━━ Passage shown

I...pulled a muscle in my armpit of all places, have no idea how it happened. My pain med finally kicked in so I can get to working. Only have 700 so far today so I'll probably be writing late into the night. Guess I'll be ringing in Thanksgiving.


----------



## Chessie (Nov 24, 2016)

Alright: 2,625 upping me to 39,048. I might honestly just keep going. I'm comfortable on the couch now that my entire armpit/arm is lathered in Icy Hot...


----------



## Caged Maiden (Nov 24, 2016)

with Black Friday tomorrow, my bed looks like the perfect place to spend all day...typing.


----------



## Svrtnsse (Nov 24, 2016)

Today: 430 words.
This new chapter is shaping up to be interesting though. I should be able to fit in a lot of world building here, as well as setting up the framework for the next few chapters.


----------



## Caged Maiden (Nov 24, 2016)

plugging along. One sentence at a time, most of the way.



> If Brazelton were likened to a person, it was a wretch in a sad state. Choking on the stench of sewage, bleeding money out of every orifice, and rapt with the pleasures of sex and drugs. Dressed in finery, though it was, underneath its veneer of palatial buildings and gaudy festivals, the city, with bowels bound up by a self-serving government, limped like a retired courser. The real power was in the hands of trade guilds, and they preferred the dons’ designs for operating over the direction of an aging council and a hedonist mayor.


----------



## Tom (Nov 24, 2016)

Whew...did my best today and ended up at around 1300 words. Family holidays (and arguments with my grandmother!) always take a lot out of me. I did manage to write some stuff I'm proud of, including the first few paragraphs of one of the most emotional scenes in the novel. It was tough, but so satisfying to see all that characterization and interaction coming together on the page.


----------



## ThinkerX (Nov 25, 2016)

700 words yesterday and 1900 today, though I might tap away more later tonight.  Just barely broke the 30K mark.  

Dratted characters are acting up again, causing problems with my latest plot fix.  Grrr.


----------



## Chessie (Nov 25, 2016)

I took yesterday off because of Thanksgiving and also hurt my _other_ arm somehow. Groan. If my 30s are like this....

So its a bit hard to type today but it's going to be a quiet day around here. I'm going for 3k let's see if I actually get it this time.


----------



## Tom (Nov 25, 2016)

Rewatching Avatar: The Last Airbender and writing. I'm also shooting for 3k today, let's hope I can make it!


----------



## Chessie (Nov 25, 2016)

We can do it, Tom! I'm about to eat breakfast and then power through these words!


----------



## Svrtnsse (Nov 25, 2016)

Barely three hundred words. Not good. Too many other things to do. Should have more time again soon.


----------



## Tom (Nov 25, 2016)

I hate dialogue. Why do I write so much of it?!


----------



## Fluffypoodel (Nov 25, 2016)

Wrote close to 5k words tonight, WHOO! haven't done that in a while. that also puts me ahead of schedule for winning Nano. Thought I would have caught up before now but eh, that's life for you


----------



## Chessie (Nov 25, 2016)

Goal accomplished: 3,236 for today, bringing the total to 42,286. I might try more later after my cat nap. If not, then I'll do another power session tomorrow and see how close I can get to the 50k. It doesn't matter since the draft won't be anywhere near completed at 50k anyway. Things are still getting heated instead of resolving.

━━━━

#### The request
Extract the writing-progress thread word for word from "Rewatching Avatar: The" to "through these words!". The data after this point isn't needed.

━━ Records supplied

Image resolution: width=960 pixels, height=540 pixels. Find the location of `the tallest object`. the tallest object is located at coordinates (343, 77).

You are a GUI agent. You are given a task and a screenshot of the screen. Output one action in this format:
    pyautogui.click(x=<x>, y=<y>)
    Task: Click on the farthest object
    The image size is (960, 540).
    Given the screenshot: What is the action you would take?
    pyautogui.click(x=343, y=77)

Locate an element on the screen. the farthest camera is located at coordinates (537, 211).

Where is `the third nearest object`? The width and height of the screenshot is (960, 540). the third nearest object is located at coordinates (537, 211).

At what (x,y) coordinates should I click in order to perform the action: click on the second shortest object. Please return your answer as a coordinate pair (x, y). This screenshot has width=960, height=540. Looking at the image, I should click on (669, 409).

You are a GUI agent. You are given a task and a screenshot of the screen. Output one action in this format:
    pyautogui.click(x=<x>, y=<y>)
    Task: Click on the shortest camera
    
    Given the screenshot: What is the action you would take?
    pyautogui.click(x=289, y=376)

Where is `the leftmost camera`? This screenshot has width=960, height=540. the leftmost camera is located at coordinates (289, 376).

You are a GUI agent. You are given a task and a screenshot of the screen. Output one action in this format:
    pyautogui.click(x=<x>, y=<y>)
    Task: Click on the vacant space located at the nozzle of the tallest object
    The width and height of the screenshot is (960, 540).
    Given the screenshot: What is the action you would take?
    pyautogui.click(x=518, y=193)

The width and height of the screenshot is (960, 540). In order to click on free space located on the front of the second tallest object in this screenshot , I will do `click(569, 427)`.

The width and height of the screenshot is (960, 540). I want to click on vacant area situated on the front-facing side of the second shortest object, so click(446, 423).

━━━━
━━ Records supplied

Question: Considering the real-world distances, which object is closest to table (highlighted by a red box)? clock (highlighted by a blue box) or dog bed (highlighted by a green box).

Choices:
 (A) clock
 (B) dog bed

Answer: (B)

━━━━

#### Written response
Rewatching Avatar: The Last Airbender and writing. I'm also shooting for 3k today, let's hope I can make it!


----------



## Chessie (Nov 25, 2016)

We can do it, Tom! I'm about to eat breakfast and then power through these words!